Nella 1^ fase ci si potrà muovere con questi mezzi solo nelle aree del Centro Storico chiuse al traffico e lungo le direttrici principali delle ciclabili, dopodiché Palazzo Senatorio dovrà individuare altri percorsi

Palazzo Senatorio si apre a mezzi “alternativi”, seppur con precise limitazioni. Presto potrebbe essere incentivato a Roma l’utilizzo in strada di monopattini, segway, monowheel e hoverboard. A indurre la giunta Raggi dare “fiducia” ai veicoli in questione, la sperimentazione concessa dall’ex ministro dei Trasporti, Danilo Toninelli, in seguito alla firma di uno specifico decreto avvenuta nel giugno scorso.
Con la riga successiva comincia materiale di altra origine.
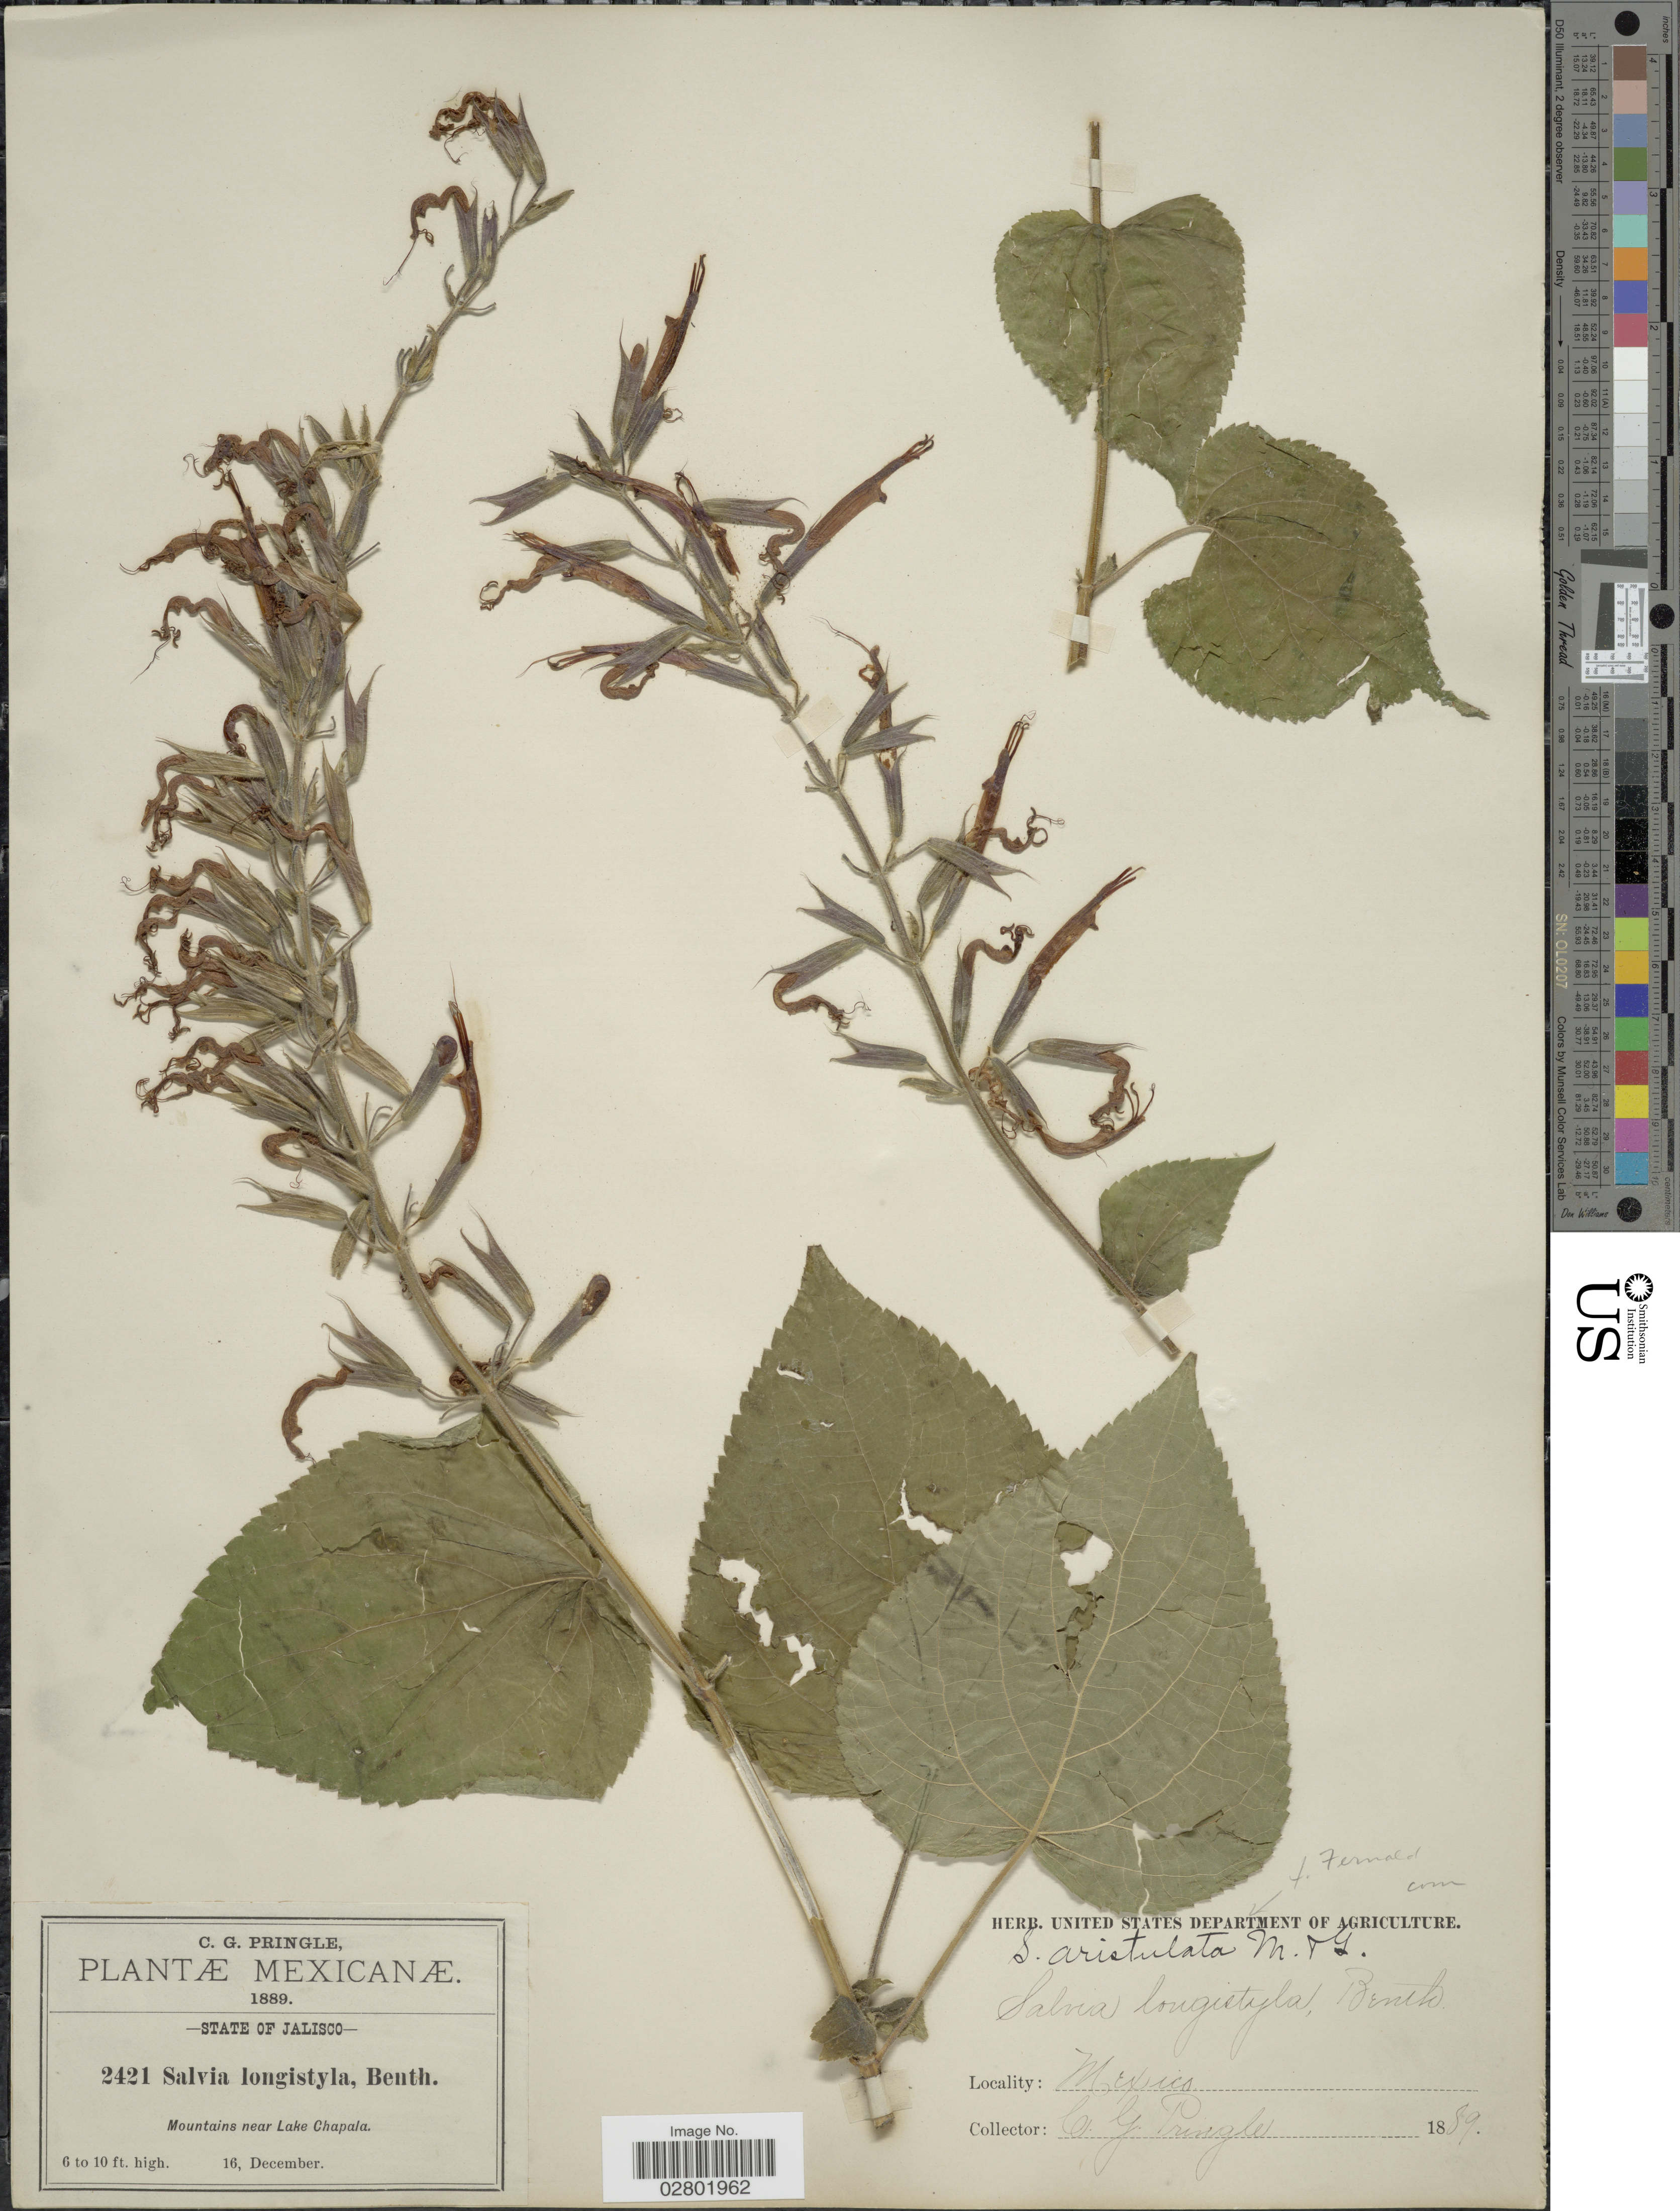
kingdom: Plantae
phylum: Tracheophyta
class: Magnoliopsida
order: Lamiales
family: Lamiaceae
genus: Salvia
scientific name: Salvia longistyla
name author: Benth.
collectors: C. G. Pringle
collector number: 2421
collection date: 1889-12-16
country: Mexico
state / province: Jalisco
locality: Mountains near Lake Chapala.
La Commissione Mobilità discute della faccenda nei propri uffici, tuttavia sarà fondamentale l’ok da parte dell’Aula Giulio Cesare: la speranza è quella di partire tra la fine del 2019 e l’inizio del 2020.

Secondo voci di corridoio, l’amministrazione capitolina permetterà a monowheel e hoverboard di circolare solo nelle aree pedonali senza però superare i 6 km orari. Meno vincoli, a quanto pare, per segway e monopattini elettrici che potranno sfruttare piste ciclabili, “Zone 30” e addirittura strade urbane senza correre più di troppo (di base i mezzi in questione non possono comunque superare i 20 km/h).

Nella 1^ fase la mobilità su questi mezzi sarà consentita nelle aree del Centro Storico chiuse al traffico e lungo le direttrici principali delle ciclabili. Dopodiché il Campidoglio dovrà individuare altri percorsi. I vari mezzi elettrici dovranno essere guidati da maggiorenni, con i minori legittimati soltanto dalla patente utile per mettersi in sella sul motorino.